= Emilio F. Mignone =

Emilio Fermín Mignone (July 23, 1922 - December 21, 1998) Argentine lawyer and founder of the Centre for Legal and Social Studies (CELS), was a "central figure of the most transcendental social movement of the last quarter of the twentieth century in Argentina, the human rights movement" that strengthened and developed in the struggle against Argentina's military dictatorship of 1976-1983 and its aftermath. He died of cancer in Buenos Aires at the age of 76.

==Early life==

Emilio F. Mignone was born in Luján, Buenos Aires. He was educated as a lawyer, as the inaugural President of the National University of Luján.

==Career==
Mignone worked for the Argentine Ministry of Justice in the 1950s. He spent 6 years from 1963 to 1969 as Argentina's representative to the Organization of American States (OAS), in Washington DC. He returned to Argentina and was the under-secretary of Education in the Peronist government. In 1973 he became a founding rector of the National University of Luján, located in the city of his birth.

In 1976, Mignone was a practising lawyer in Argentina. His daughter Monica was one of many Argentinians who disappeared after being kidnapped and taken to a government facility.
Mignone was the founder and President of CELS Argentine human rights organization (1979) along with five other people who had evidence that their children were victims of state terrorism during the last Argentine military dictatorship. The CELS compiled detailed records on thousands of cases of disappearance, kidnapping, torture, and murder committed by the Argentine military. This pivotal information proved crucial to subsequent investigations concerning the era of the "Dirty War" against leftist guerrillas and those believed to support them. These investigations revealed that approximately 13,000 to 15,000 individuals had lost their lives, often enduring torture beforehand, and an additional 10,000 had been subjected to abductions and prolonged imprisonment. Additionally, the center extended legal support to victims and their families and actively pursued legal cases against the government, aiming to uncover evidence of severe human rights violations. In a series of class-action suits famously recognized as the Perez de Smith cases, Mignone successfully persuaded the Argentine Supreme Court to acknowledge the government's obligation to acknowledge the disappearances and account for the well-being of the disappeared individuals mentioned in the lawsuits. Mignone personally oversaw the center's campaigns to raise public awareness and maintain connections with foreign governments and international human rights organizations, including the United Nations Human Rights Commission. In this role, he played a significant part in ensuring that the human rights situation in Argentina remained a global concern.

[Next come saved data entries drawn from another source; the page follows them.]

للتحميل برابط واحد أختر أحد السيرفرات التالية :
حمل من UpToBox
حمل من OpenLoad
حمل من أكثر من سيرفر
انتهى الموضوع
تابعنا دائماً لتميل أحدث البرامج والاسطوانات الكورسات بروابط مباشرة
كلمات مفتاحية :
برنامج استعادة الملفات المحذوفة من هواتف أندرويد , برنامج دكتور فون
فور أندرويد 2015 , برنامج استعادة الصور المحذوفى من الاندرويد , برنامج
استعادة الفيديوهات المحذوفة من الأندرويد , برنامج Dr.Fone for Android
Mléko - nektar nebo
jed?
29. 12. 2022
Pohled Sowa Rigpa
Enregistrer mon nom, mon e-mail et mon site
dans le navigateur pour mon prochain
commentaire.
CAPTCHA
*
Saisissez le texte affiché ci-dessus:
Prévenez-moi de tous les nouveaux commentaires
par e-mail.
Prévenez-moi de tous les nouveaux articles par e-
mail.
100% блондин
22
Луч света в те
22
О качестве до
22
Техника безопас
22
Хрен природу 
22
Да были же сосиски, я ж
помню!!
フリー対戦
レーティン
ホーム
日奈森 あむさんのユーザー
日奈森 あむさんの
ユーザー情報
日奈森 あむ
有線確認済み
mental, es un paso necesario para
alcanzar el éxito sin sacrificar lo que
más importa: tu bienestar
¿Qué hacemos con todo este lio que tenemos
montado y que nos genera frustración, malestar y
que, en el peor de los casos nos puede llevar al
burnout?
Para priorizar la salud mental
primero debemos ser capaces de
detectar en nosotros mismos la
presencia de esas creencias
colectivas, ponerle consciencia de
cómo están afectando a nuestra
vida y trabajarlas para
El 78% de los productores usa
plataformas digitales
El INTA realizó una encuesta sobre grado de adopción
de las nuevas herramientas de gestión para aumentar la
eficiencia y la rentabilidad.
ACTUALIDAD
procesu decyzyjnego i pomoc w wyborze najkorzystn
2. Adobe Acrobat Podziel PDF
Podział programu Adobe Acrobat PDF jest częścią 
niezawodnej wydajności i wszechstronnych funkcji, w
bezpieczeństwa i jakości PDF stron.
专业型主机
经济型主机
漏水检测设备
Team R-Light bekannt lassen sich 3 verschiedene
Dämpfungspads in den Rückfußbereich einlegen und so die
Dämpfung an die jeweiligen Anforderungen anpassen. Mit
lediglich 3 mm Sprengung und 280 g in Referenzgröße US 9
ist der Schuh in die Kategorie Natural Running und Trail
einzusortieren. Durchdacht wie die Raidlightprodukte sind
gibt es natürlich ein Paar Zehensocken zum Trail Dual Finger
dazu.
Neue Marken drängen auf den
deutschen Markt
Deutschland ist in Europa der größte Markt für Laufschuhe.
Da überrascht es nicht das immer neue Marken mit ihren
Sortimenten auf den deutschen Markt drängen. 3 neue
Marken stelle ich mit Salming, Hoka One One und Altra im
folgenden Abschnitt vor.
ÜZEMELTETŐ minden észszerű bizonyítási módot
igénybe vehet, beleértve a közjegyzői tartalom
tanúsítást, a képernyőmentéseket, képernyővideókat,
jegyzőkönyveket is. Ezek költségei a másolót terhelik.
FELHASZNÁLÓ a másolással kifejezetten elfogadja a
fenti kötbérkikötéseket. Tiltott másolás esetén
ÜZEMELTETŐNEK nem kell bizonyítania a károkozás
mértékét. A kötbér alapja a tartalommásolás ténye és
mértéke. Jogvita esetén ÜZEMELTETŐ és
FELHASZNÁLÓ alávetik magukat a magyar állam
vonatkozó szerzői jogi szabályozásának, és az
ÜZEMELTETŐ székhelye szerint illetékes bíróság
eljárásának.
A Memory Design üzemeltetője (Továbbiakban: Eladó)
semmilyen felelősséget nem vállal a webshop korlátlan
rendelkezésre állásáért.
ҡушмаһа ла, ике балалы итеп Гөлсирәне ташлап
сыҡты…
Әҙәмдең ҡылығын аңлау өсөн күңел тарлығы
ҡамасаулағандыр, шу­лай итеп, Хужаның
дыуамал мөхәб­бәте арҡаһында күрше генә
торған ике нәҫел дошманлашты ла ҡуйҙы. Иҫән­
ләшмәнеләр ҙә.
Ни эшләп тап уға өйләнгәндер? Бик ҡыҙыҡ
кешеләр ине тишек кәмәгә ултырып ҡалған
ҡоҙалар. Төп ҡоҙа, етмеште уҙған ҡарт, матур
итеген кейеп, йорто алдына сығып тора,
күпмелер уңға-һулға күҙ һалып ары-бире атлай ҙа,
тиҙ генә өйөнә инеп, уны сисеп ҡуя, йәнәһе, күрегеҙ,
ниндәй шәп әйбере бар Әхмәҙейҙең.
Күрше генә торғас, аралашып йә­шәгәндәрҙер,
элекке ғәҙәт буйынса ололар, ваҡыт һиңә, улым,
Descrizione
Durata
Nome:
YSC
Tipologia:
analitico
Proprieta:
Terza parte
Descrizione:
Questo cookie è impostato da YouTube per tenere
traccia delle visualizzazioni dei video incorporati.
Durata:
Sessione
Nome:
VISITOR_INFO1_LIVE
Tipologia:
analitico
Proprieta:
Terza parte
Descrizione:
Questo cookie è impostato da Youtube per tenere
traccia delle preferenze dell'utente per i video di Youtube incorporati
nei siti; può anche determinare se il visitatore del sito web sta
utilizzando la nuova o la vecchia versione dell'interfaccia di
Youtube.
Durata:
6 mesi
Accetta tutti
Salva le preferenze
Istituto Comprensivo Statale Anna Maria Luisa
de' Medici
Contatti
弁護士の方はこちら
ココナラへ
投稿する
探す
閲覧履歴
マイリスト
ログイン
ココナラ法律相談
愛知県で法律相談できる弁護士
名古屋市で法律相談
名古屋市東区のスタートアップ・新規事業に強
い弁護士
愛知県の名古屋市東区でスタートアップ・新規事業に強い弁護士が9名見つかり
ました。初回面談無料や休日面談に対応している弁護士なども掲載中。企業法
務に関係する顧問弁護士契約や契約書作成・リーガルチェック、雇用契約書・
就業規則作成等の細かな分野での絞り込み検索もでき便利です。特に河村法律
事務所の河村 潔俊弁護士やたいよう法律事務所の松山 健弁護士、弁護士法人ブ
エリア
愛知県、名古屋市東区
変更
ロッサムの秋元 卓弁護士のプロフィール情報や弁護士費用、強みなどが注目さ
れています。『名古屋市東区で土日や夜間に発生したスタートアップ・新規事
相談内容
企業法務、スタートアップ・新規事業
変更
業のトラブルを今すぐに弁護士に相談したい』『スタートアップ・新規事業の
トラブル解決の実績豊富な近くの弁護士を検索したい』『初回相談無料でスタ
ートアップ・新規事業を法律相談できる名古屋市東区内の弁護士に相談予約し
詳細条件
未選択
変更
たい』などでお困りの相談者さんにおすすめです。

In February 1981, Mignone and five other center directors faced arrest, and their offices were subjected to searches but international protests led to their release one week later. After the reinstatement of democratic governance in Argentina in December 1983, the CELS persisted in its role of monitoring and releasing reports concerning the status of human rights and civil liberties within the nation. During this period, Mignone resumed his writing efforts focused on civic education, including the development of a high school curriculum covering topics such as democracy, military rule, and the erosion of civic institutions. In 1998, he actively participated in protests against the government's proposal to demolish the Navy Mechanics School, a location where no less than 4,000 individuals had suffered torture and lost their lives. The government intended to replace it with a monument symbolizing national unity. Ultimately, this site was later designated as a "museum of memory."

Mignone served as CELS president from 1979 until his death in 1998.

The Emilio Mignone International Human Rights Prize has been created in his name. in 2007, by the Ministry of Foreign Affairs of Argentina.